A free time saving tip: Search for domain + names + ajax in Google and you will come across sites that will do search-as-you-type lookups for domain names. Given that a lot of domain names are already taken, such sites make it faster for you to search for that name you have been looking for.

Web Hosting – Blogging 101 : Top 5 Lessons Learnt.

Getting started with web hosting is not always easy.

If you are the kind who likes to do the research before taking the plunge, the amount of information on this topic can be very overwhelming. This is true especially if this is your first time trying to setup something on a web host.

Confused

There will be those who are just trying to setup that one blog that they have been planning to write ever since and then there are those looking forward to setup complete sites.

The top 5 lessons I learnt while digging for information on blogging / web hosting are :

You cannot learn all the steps before starting. Try to take one step at a time.  It does not matter if you do not know what you will be doing next.  If you are trying to register a domain name you should conveniently delay learning everything else about web hosting.  That way you will actually make progress.

Research takes time and even the best search engine (read as Google) can throw data at a rate you cannot possibly dream of understanding.  Don’t worry – eventually everything will start making sense.

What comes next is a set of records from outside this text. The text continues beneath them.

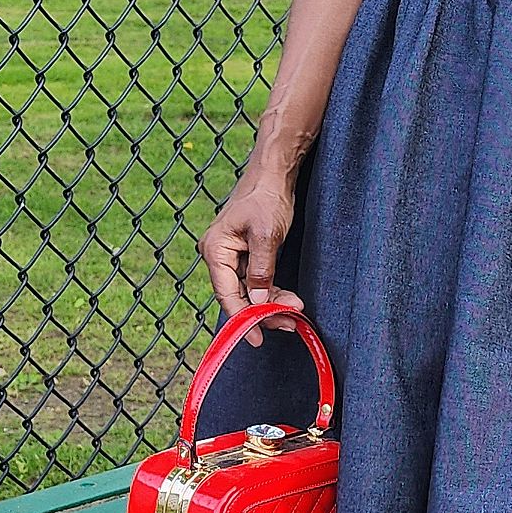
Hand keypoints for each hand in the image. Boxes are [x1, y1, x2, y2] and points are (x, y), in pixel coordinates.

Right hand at [199, 160, 304, 340]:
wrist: (274, 174)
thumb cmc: (266, 197)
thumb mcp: (266, 235)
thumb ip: (261, 270)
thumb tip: (259, 302)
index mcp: (216, 250)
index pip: (227, 293)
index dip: (242, 319)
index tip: (257, 338)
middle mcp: (218, 255)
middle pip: (238, 296)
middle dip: (264, 312)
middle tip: (290, 323)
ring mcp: (231, 256)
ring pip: (249, 291)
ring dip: (271, 304)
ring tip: (295, 312)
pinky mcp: (245, 255)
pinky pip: (255, 282)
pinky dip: (271, 292)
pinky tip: (287, 300)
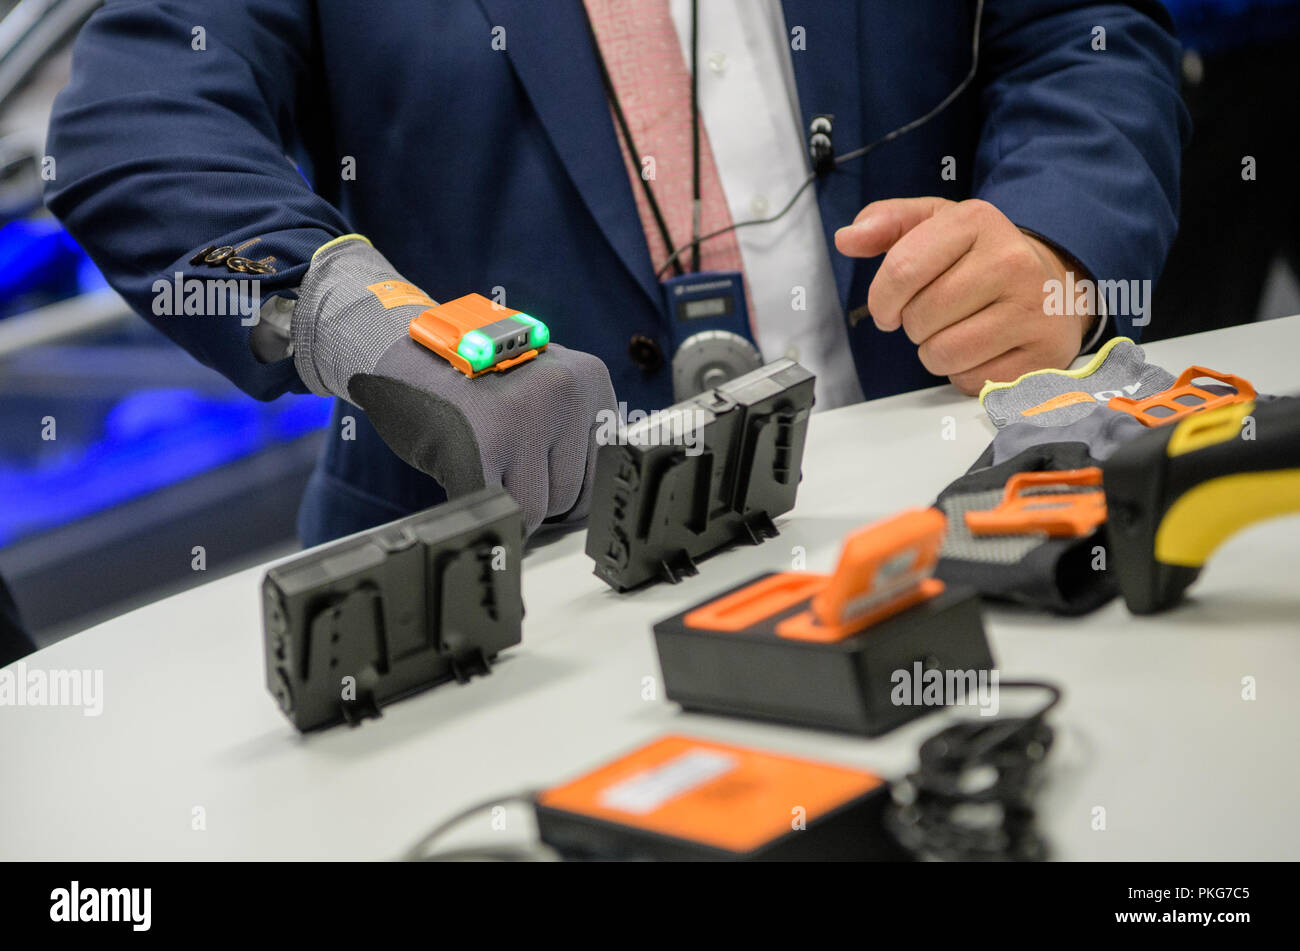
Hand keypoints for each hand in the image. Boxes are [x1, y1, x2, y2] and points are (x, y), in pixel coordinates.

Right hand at [291, 236, 616, 536]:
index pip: (602, 467)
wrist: (402, 347)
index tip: (540, 480)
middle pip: (570, 494)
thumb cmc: (473, 379)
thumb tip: (588, 508)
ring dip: (506, 503)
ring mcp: (523, 417)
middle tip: (500, 465)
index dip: (568, 485)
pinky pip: (497, 508)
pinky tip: (461, 476)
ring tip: (481, 461)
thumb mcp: (542, 386)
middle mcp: (564, 393)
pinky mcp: (481, 445)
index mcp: (588, 379)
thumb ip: (571, 433)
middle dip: (535, 496)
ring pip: (536, 509)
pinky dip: (479, 507)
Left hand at [834, 197, 1090, 394]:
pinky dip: (966, 374)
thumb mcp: (938, 225)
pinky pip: (972, 382)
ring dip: (936, 353)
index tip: (888, 308)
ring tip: (958, 331)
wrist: (1056, 284)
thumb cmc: (983, 257)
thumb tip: (846, 238)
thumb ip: (888, 223)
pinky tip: (984, 350)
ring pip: (943, 355)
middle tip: (937, 315)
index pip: (901, 271)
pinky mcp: (1045, 354)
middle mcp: (1012, 261)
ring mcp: (1034, 310)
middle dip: (915, 325)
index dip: (882, 299)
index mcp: (978, 221)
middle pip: (919, 319)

There are good authors out there who write really good stuff. If you know how to use Google efficiently, you will manage to step over the various commercial sites who only want to sell you domain names, web space, dedicated servers and rank very high in the search results.  Learn the art of Google if you haven’t already.

The dilemma of choice. When you have decided to shell out money for a particular service provider, (say a web host), you are bound to come across a post that criticizes that very service.  If you take each experience very seriously, you will end up rejecting every provider out there.   The fact is that you will have to choose someone who does not have too many bad reviews or is not the one who was rated well in the past but has lost credibility over time.

There are discount coupons at every step of web hosting. Before paying money for a domain name or a web host, make sure you search for discounts available through coupons.  Just type the_name_of_site_you_are_going_to_pay + coupons in the search box and then let Google do its magic. Don’t be cheap but saving money is absolutely fine.  I would suggest you first decide a web host and then search for coupons than the other way around.